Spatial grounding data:
╔══
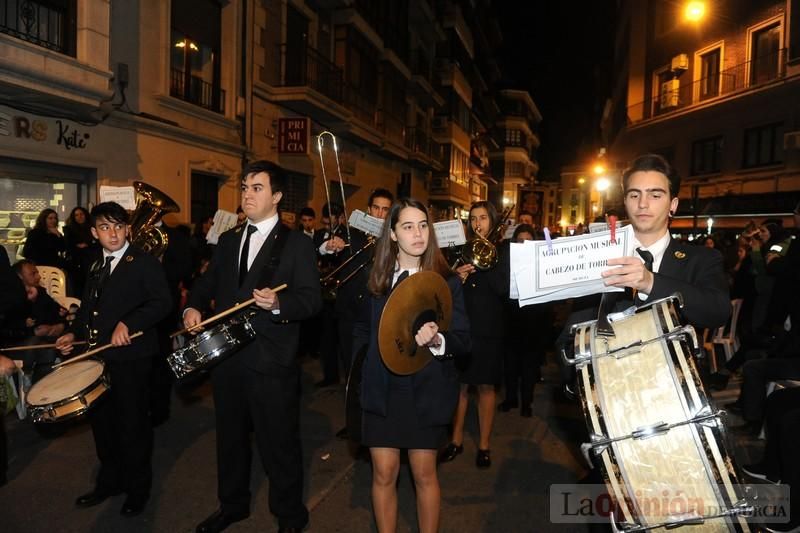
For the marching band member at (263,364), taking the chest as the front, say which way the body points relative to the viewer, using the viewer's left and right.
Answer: facing the viewer and to the left of the viewer

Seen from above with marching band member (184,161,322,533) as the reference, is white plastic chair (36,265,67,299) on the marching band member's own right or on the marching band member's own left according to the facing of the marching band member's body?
on the marching band member's own right

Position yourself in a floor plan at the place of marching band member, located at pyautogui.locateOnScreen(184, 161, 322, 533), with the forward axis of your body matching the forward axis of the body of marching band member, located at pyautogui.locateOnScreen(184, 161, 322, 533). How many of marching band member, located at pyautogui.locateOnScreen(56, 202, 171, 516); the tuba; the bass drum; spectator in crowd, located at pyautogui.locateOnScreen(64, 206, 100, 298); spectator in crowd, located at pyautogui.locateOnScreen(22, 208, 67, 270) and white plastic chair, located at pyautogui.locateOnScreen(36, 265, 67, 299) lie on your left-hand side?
1

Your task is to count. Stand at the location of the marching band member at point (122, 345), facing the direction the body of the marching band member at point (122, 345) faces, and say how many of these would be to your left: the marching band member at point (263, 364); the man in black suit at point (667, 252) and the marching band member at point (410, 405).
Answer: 3

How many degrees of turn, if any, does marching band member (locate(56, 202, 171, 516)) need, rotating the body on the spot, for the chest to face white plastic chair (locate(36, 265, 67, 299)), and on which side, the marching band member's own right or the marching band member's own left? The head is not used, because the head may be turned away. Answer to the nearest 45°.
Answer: approximately 135° to the marching band member's own right

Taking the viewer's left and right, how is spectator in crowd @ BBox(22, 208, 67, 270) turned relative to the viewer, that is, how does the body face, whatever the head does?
facing the viewer and to the right of the viewer

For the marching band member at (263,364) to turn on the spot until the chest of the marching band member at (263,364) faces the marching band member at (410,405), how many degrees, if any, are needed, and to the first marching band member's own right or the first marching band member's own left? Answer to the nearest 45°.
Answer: approximately 90° to the first marching band member's own left

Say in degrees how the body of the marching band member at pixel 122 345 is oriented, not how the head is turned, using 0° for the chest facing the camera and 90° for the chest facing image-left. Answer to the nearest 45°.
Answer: approximately 45°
╚══
About this exercise: Copy the data above verbatim, leaving out the pictures.

Answer box:
For the marching band member at (263,364), taking the chest as the front, say which way the body points relative to the viewer, using the viewer's left and right.
Answer: facing the viewer and to the left of the viewer

Seen from above with marching band member (184,161,322,533) as the reference, is white plastic chair (36,265,67,299) on the marching band member's own right or on the marching band member's own left according to the facing of the marching band member's body?
on the marching band member's own right

Position yourself in a floor plan at the place of marching band member, located at pyautogui.locateOnScreen(184, 161, 322, 533), with the forward axis of your body matching the forward axis of the body of marching band member, located at pyautogui.locateOnScreen(184, 161, 322, 533). How many of marching band member, located at pyautogui.locateOnScreen(56, 202, 171, 516); the tuba; the bass drum; spectator in crowd, located at pyautogui.locateOnScreen(64, 206, 100, 298); spectator in crowd, located at pyautogui.locateOnScreen(22, 208, 67, 270) and white plastic chair, located at pyautogui.locateOnScreen(36, 265, 67, 299) lie on your left-hand side?
1

Your task is to count. Stand at the location of the marching band member at point (122, 345), facing the direction the body of the marching band member at point (122, 345) faces, and say how many of these would be to your left: the marching band member at point (263, 364); the man in black suit at point (667, 252) and the marching band member at point (410, 405).
Answer: 3

How many degrees of turn, if any, does marching band member (locate(56, 202, 171, 516)) need, rotating the body on the spot, for the chest to face white plastic chair (locate(36, 265, 67, 299)), and on which side, the marching band member's own right or the marching band member's own left? The head is not used, because the head may be turned away. Answer to the nearest 45°.
Answer: approximately 135° to the marching band member's own right

Taking the viewer's left and right, how is spectator in crowd @ BBox(22, 208, 67, 270) turned relative to the viewer, that is, how does the body face, whatever the head does?
facing the viewer and to the right of the viewer

For the marching band member at (263,364) to turn on the spot until the chest of the marching band member at (263,364) faces the marching band member at (410,405), how many degrees, if any, are needed, and to the first marching band member's own right or the first marching band member's own left? Answer to the nearest 45°.
Answer: approximately 90° to the first marching band member's own left

Say in degrees how the body of the marching band member at pixel 122 345 is oriented, not how the head is turned, using 0° for the chest facing the camera and 90° for the chest facing image-left. Answer to the nearest 45°.
Answer: approximately 45°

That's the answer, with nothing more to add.